James John Garth Wilkinson (June 3, 1812 - October 18, 1899), was a Swedenborgian writer. The son of James John Wilkinson (died 1845), a writer on mercantile law and judge of the County Palatine of Durham, he was born in London. He studied medicine, and set up as a homoeopathic doctor in Wimpole Street in 1834. Attracted by the works of William Blake, he studied the Songs of Experience. He was also inspired by Emanuel Swedenborg, to the elucidation of whose writings he devoted much of his life. Between 1840 and 1850 he edited Swedenborg's treatises on The Doctrine of Charity, The Animal Kingdom, Outlines of a Philosophic Argument on the Infinite, and Hieroglyphic Key to Natural and Spiritual Mysteries.
   Wilkinson's preliminary discourses to these translations and his criticisms of Samuel Taylor Coleridge's comments on Swedenborg displayed an aptitude not only for mystical research, but also for original philosophic debate. The vigour of his thought won admiration from Henry James, Sr. (father of the novelist) and from Ralph Waldo Emerson, through whom he met Thomas Carlyle and James Anthony Froude; and his speculation further attracted Alfred Tennyson, the Oliphants and Edward Maitland.

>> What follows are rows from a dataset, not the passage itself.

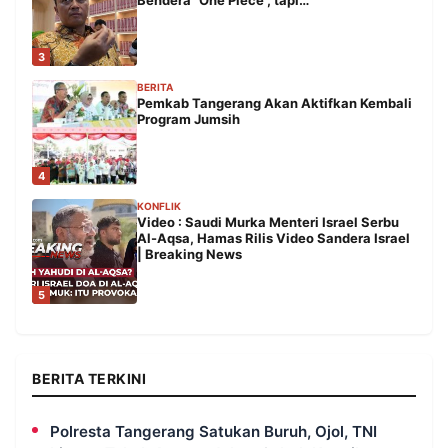
Bendera “One Piece”, tapi…
3
BERITA
Pemkab Tangerang Akan Aktifkan Kembali
Program Jumsih
4
KONFLIK
Video : Saudi Murka Menteri Israel Serbu
Al-Aqsa, Hamas Rilis Video Sandera Israel
| Breaking News
5
BERITA TERKINI
Polresta Tangerang Satukan Buruh, Ojol, TNI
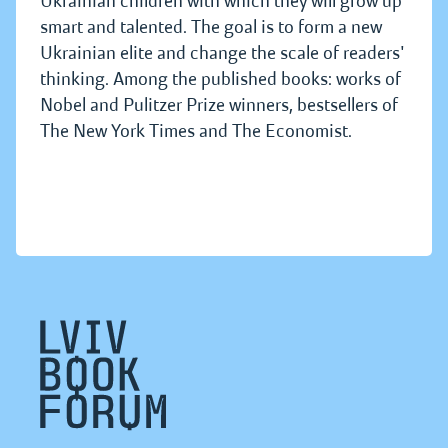
Ukrainian children with which they will grow up
smart and talented. The goal is to form a new
Ukrainian elite and change the scale of readers'
thinking. Among the published books: works of
Nobel and Pulitzer Prize winners, bestsellers of
The New York Times and The Economist.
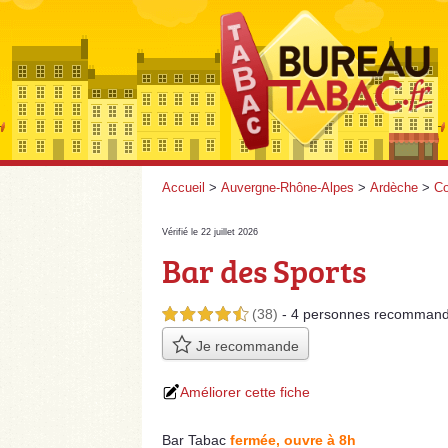
Accueil
>
Auvergne-Rhône-Alpes
>
Ardèche
>
Co
Vérifié le 22 juillet 2026
Bar des Sports
(38)
- 4 personnes
recommand
4,5 étoiles sur 5
Je recommande
Améliorer cette fiche
Bar Tabac
fermée, ouvre à 8h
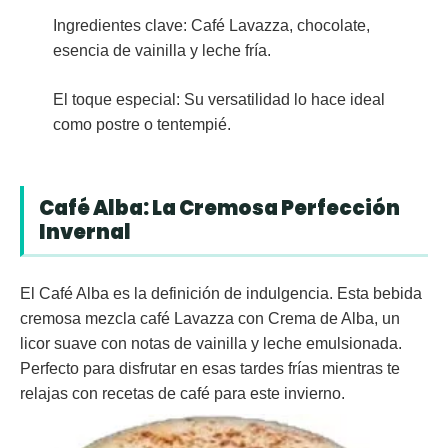
Ingredientes clave:
Café Lavazza, chocolate,
esencia de vainilla y leche fría.
El toque especial:
Su versatilidad lo hace ideal
como postre o tentempié.
Café Alba: La Cremosa Perfección
Invernal
El
Café Alba
es la definición de indulgencia. Esta bebida
cremosa mezcla café Lavazza con
Crema de Alba
, un
licor suave con notas de vainilla y leche emulsionada.
Perfecto para disfrutar en esas tardes frías mientras te
relajas con recetas de café para este invierno.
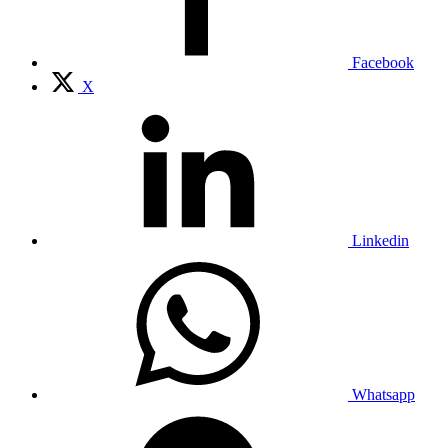
Facebook
X
Linkedin
Whatsapp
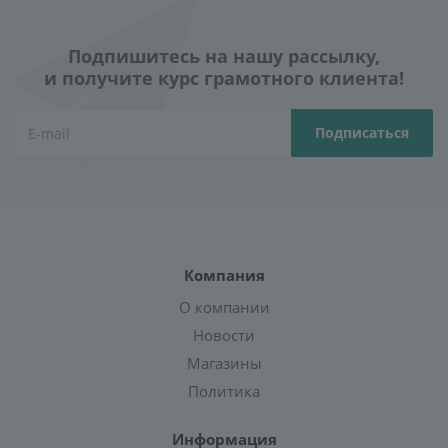
Подпишитесь на нашу рассылку,
и получите курс грамотного клиента!
Компания
О компании
Новости
Магазины
Политика
Информация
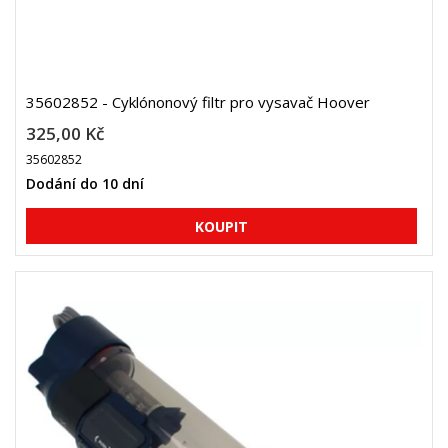
35602852 - Cyklónonový filtr pro vysavač Hoover
325,00 Kč
35602852
Dodání do 10 dní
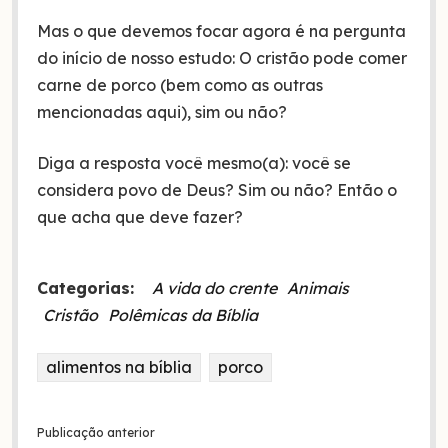
Mas o que devemos focar agora é na pergunta
do início de nosso estudo: O cristão pode comer
carne de porco (bem como as outras
mencionadas aqui), sim ou não?
Diga a resposta você mesmo(a): você se
considera povo de Deus? Sim ou não? Então o
que acha que deve fazer?
Categorias:
A vida do crente
Animais
Cristão
Polêmicas da Bíblia
alimentos na bíblia
porco
Publicação anterior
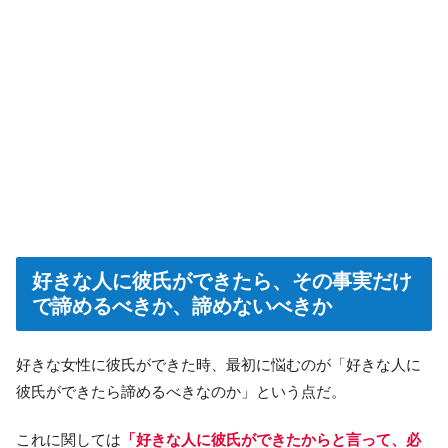
好きな人に彼氏ができたら、その事実だけ
で諦めるべきか、諦めないべきか
好きな女性に彼氏ができた時、最初に悩むのが「好きな人に
彼氏ができたら諦めるべきなのか」という点だ。
これに関しては
「好きな人に彼氏ができたからと言って、必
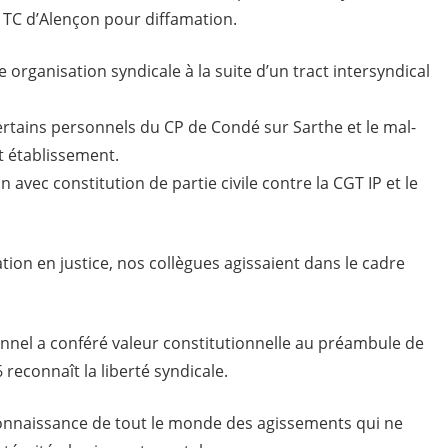
TC d’Alençon pour diffamation.
 organisation syndicale à la suite d’un tract intersyndical
rtains personnels du CP de Condé sur Sarthe et le mal-
t établissement.
avec constitution de partie civile contre la CGT IP et le
on en justice, nos collègues agissaient dans le cadre
onnel a conféré valeur constitutionnelle au préambule de
 reconnaît la liberté syndicale.
 connaissance de tout le monde des agissements qui ne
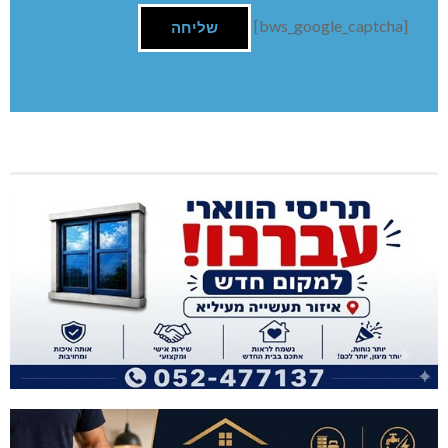
[bws_google_captcha]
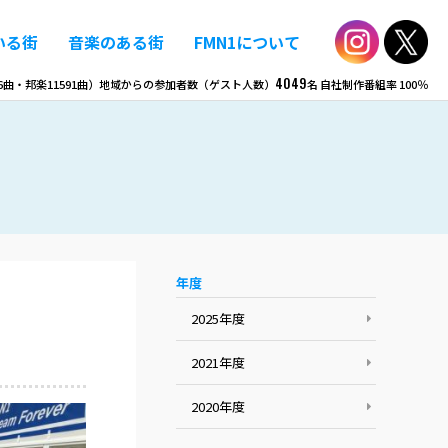
いる街
音楽のある街
FMN1について
4049
6
曲・邦楽
11591
曲）
地域からの参加者数（ゲスト人数）
名
自社制作番組率
100％
年度
2025年度
2021年度
2020年度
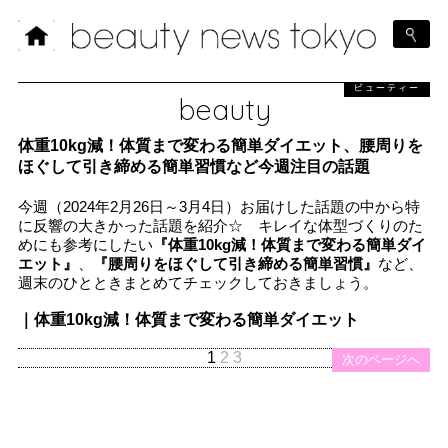
ビューティー
beauty
体重10kg減！体質まで変わる簡単ダイエット、腰周りを
ほぐして引き締める簡単習慣など今週注目の話題
今週（2024年2月26日～3月4日）お届けした話題の中から特
に反響の大きかった話題を紹介☆ キレイな体型づくりのた
めにも参考にしたい
『体重10kg減！体質まで変わる簡単ダイ
エット』
、
『腰周りをほぐして引き締める簡単習慣』
など、
週末のひとときまとめてチェックしておきましょう。
｜体重10kg減！体質まで変わる簡単ダイエット
1
2
3
次のページへ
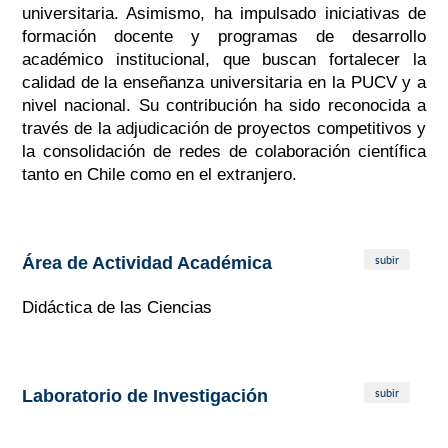
universitaria. Asimismo, ha impulsado iniciativas de
formación docente y programas de desarrollo
académico institucional, que buscan fortalecer la
calidad de la enseñanza universitaria en la PUCV y a
nivel nacional. Su contribución ha sido reconocida a
través de la adjudicación de proyectos competitivos y
la consolidación de redes de colaboración científica
tanto en Chile como en el extranjero.
subir
Área de Actividad Académica
Didáctica de las Ciencias
subir
Laboratorio de Investigación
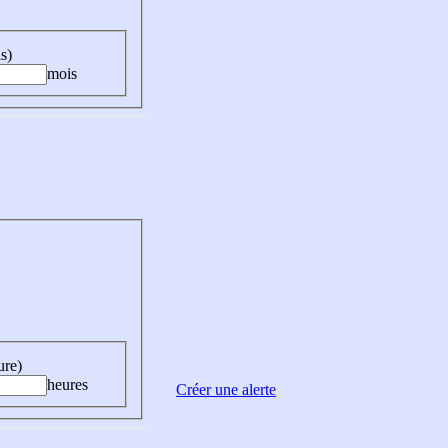
s)
mois
ure)
heures
Créer une alerte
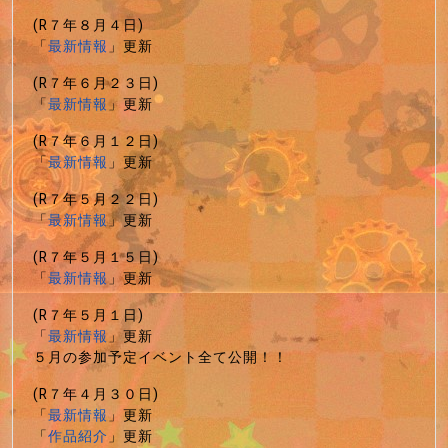
(R７年８月４日)
「
最新情報
」更新
(R７年６月２３日)
「
最新情報
」更新
(R７年６月１２日)
「
最新情報
」更新
(R７年５月２２日)
「
最新情報
」更新
(R７年５月１５日)
「
最新情報
」更新
(R７年５月１日)
「
最新情報
」更新
５月の参加予定イベント全て公開！！
(R７年４月３０日)
「
最新情報
」更新
「
作品紹介
」更新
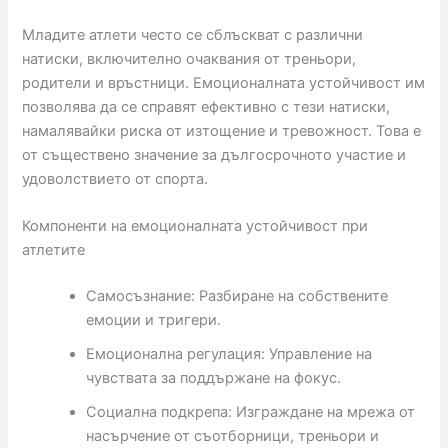
Младите атлети често се сблъскват с различни
натиски, включително очаквания от треньори,
родители и връстници. Емоционалната устойчивост им
позволява да се справят ефективно с тези натиски,
намалявайки риска от изтощение и тревожност. Това е
от съществено значение за дългосрочното участие и
удоволствието от спорта.
Компоненти на емоционалната устойчивост при
атлетите
Самосъзнание: Разбиране на собствените
емоции и тригери.
Емоционална регулация: Управление на
чувствата за поддържане на фокус.
Социална подкрепа: Изграждане на мрежа от
насърчение от съотборници, треньори и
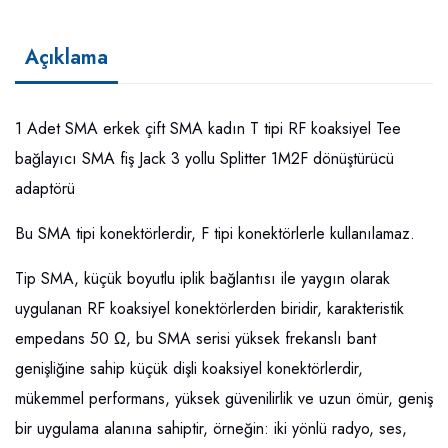
Açıklama
1 Adet SMA erkek çift SMA kadın T tipi RF koaksiyel Tee
bağlayıcı SMA fiş Jack 3 yollu Splitter 1M2F dönüştürücü
adaptörü
Bu SMA tipi konektörlerdir, F tipi konektörlerle kullanılamaz.
Tip SMA, küçük boyutlu iplik bağlantısı ile yaygın olarak
uygulanan RF koaksiyel konektörlerden biridir, karakteristik
empedans 50 Ω, bu SMA serisi yüksek frekanslı bant
genişliğine sahip küçük dişli koaksiyel konektörlerdir,
mükemmel performans, yüksek güvenilirlik ve uzun ömür, geniş
bir uygulama alanına sahiptir, örneğin: iki yönlü radyo, ses,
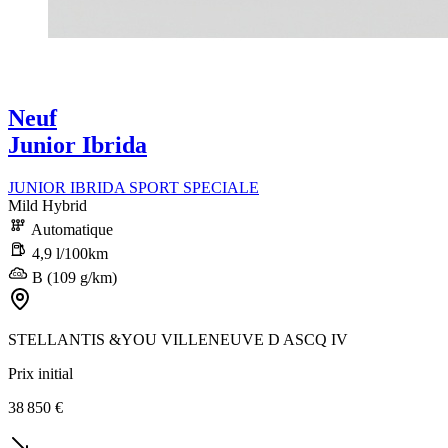
Neuf
Junior Ibrida
JUNIOR IBRIDA SPORT SPECIALE
Mild Hybrid
Automatique
4,9 l/100km
B (109 g/km)
STELLANTIS &YOU VILLENEUVE D ASCQ IV
Prix initial
38 850 €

   He wrote an able sketch of Swedenborg for the Penny Cyclopaedia, and a standard biography, Emanuel Swedenborg (1849); but these were not his only interests. He was a traveller, a linguist, well versed in Scandinavian literature and philology, the author of mystical poems entitled Improvisations from the Spirit (1857), a social and medical reformer, a convinced opponent of vivisection and also of vaccination. He died at Finchley Road, South Hampstead, where he'd lived for nearly fifty years. He is commemorated by a bust and portrait in the rooms of the Swedenborgian Society in Bloomsbury Street, London.